[[ Input data, beginning ]]

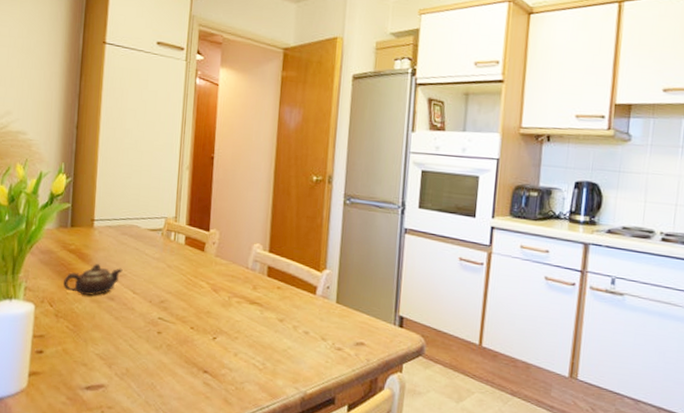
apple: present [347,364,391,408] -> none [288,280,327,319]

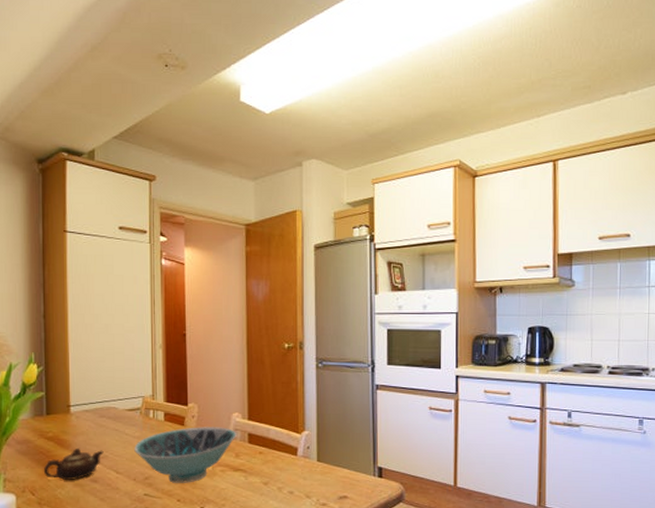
bowl: none [152,254,256,311] -> present [134,427,237,483]

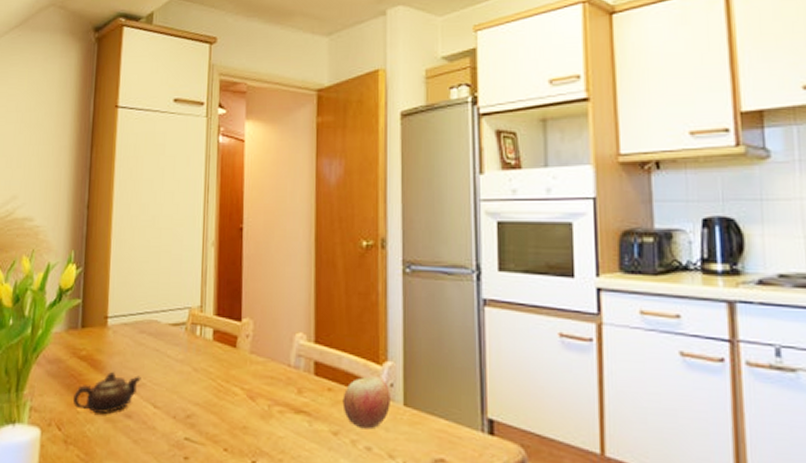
bowl: present [134,427,237,483] -> none [176,350,300,427]
apple: none [271,442,307,479] -> present [342,376,390,430]

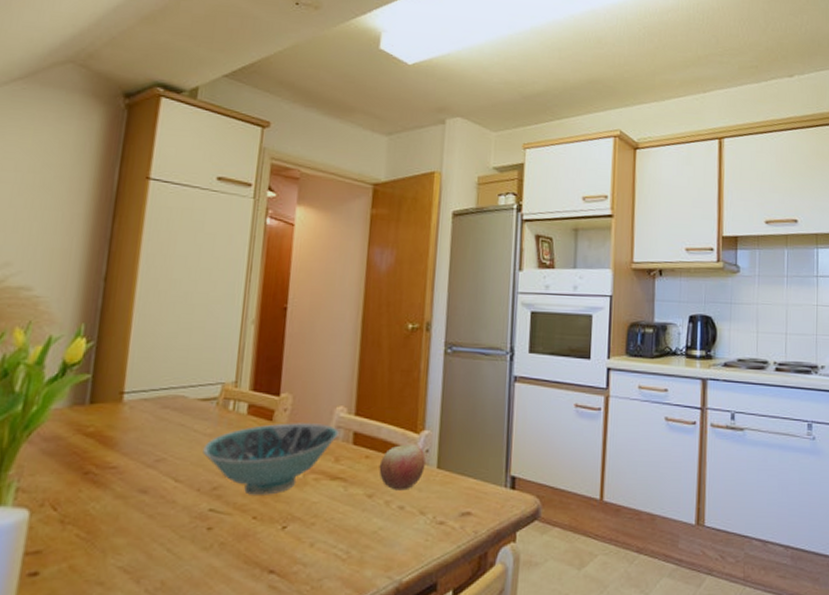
teapot: present [72,371,141,414] -> none [73,447,161,491]
bowl: none [176,350,300,427] -> present [202,423,339,495]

[[ Input data, end ]]

What the exercise asks ▸
Every record, word for word, should be given back without its pictures.

Response below ▸
apple: present [347,364,391,408] -> none [288,280,327,319]

bowl: none [152,254,256,311] -> present [134,427,237,483]

bowl: present [134,427,237,483] -> none [176,350,300,427]
apple: none [271,442,307,479] -> present [342,376,390,430]

teapot: present [72,371,141,414] -> none [73,447,161,491]
bowl: none [176,350,300,427] -> present [202,423,339,495]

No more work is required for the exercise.